Questo lavoro sarà occasione per i suoi studenti di filmmaking di seguire il loro docente e regista in giro per l’Italia e sperimentare sul campo le diverse tecniche cinematografiche, nel documentare le più antiche e caratteristiche vigne d’Italia. Le riprese per la testimonianza di Tebaldi sono iniziate sotto Porta Verona, dove nel fruttaio per la prima volta state appese anche le uve di Brepona con la Garganega e poi sono terminate nella sua vigna con accanto la moglie Savina.
Storia
Garganega, Trebbiano e Brepona sono i tre vitigni storici con i quali da sempre si realizza il Recioto di Soave, prima Docg riconosciuta nel Veneto, come spiega la nuova targa voluta dagli «Amici delle Antiche Torri», allestitori del fruttaio più fotografato d’Italia. La Garganega è sicuramente il vitigno più importante ed identitario: si tratta di una varietà strategica nel panorama ampelografico italiano essendo genitore di tantissimi altri vitigni. Nelle colline del Soave ha trovato il suo ambiente ideale per esprimere la sua unicità. II Trebbiano di Soave, è un vitigno più precoce e raro e con la sua sapidità completa la forza ed il carattere della Garganega. Quello che non tutti sanno è che queste terre fortunate, sono anche la culla di un terzo vitigno recentemente iscritto al Registro nazionale ed oggi pronto a riprendere il suo ruolo strategico all’ombra del castello.

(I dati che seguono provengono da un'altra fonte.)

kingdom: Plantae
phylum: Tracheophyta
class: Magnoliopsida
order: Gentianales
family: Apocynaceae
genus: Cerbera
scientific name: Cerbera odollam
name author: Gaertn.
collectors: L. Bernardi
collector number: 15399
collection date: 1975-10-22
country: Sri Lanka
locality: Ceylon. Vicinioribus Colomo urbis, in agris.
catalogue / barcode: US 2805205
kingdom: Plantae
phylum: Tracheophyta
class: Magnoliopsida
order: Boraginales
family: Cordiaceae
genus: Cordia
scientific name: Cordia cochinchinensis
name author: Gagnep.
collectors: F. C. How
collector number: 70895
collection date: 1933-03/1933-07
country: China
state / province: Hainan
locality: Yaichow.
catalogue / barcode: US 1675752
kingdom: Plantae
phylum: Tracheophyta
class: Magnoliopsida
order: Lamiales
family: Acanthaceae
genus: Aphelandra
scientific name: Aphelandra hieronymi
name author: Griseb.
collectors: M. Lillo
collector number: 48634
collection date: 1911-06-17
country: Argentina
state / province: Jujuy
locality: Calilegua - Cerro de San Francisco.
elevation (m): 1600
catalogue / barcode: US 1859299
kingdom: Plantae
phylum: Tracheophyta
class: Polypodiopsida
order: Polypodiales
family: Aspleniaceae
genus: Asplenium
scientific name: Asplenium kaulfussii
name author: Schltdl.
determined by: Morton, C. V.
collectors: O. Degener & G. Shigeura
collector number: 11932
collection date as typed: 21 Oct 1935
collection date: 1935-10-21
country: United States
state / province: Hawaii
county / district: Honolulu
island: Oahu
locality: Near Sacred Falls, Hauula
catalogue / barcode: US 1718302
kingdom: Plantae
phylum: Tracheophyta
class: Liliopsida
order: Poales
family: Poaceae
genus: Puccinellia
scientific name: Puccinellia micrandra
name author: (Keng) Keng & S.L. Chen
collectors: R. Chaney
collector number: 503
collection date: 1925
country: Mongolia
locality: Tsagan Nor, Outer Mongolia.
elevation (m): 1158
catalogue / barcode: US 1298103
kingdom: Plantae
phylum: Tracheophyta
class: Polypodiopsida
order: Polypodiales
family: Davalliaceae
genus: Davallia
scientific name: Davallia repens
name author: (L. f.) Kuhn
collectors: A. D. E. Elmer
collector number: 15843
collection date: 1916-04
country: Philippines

«Questo vitigno si chiama Brepona», racconta Antonio Tebaldi, che ha sempre avuto una particolare costanza e una lungimirante sensibilità per la conservazione ed il recupero del patrimonio viticolo originario del suo territorio. Nei suoi vigneti in località Burgan, si trovano infatti numerose viti, che oggi sono del tutto dimenticate se non praticamente estinte, come Marcobona, Rabiosa, Cavrara, Rossa Burgan, il suo vitigno del cuore: «Quest’ultimo è sempre stata una singolare varietà a bacca bianca che ho chiamato Brepona», racconta l’ottantacinquenne. «È un vitigno la cui coltivazione è ampiamente segnalata negli areali tradizionali veronesi e da una copiosa bibliografia: era noto nel passato anche con il nome di Breppon, Brepon Molinara, o Molinara bianca».
Il «salvataggio»
«Per tanto tempo si è creduto infatti che questo vitigno non fosse altro che una mutazione spontanea della Molinara», illustra Tebaldi. «Possono essere riscontrate delle analogie tra queste due varietà, sia per la dimensione del grappolo, sia per gli acini che si presentano molto spargoli, ma soprattutto per l’evidente pruina (velo di polverina sui chicchi) che le caratterizza». «Ma ciò che più le lega è che entrambe», spiega Tebaldi, «per la loro particolare esuberanza vegetativa, sono utilizzate nelle testate dei filari per ottimizzare al meglio la copertura totale del terreno. Un vitigno sicuramente storico, in particolare del territorio soavese e delle vallate limitrofe del Tramigna e di Illasi, dove spesso veniva confuso, ma che è rimasto per tanto tempo in ombra».
La «Brepa» che regala il vino paglierino
Il suo nome è sicuramente da ricondurre al termine dialettale «Brepa» cioè pruina, una caratteristica che contraddistingue questa varietà. Tebaldi ricorda quando veniva richiesto dai mediatori per conto della prestigiosa cantina Bolla, che tra i vitigni preferenziali per fare il bianco Soave, nel secondo dopoguerra, oltre alla tradizionale Garganega, la sapida Turbiana (oggi Trebbiano di Soave), volevano anche la speziata Brepona. Il vino che ne deriva è giallo paglierino ed ha una predisposizione a lunghi affinamenti.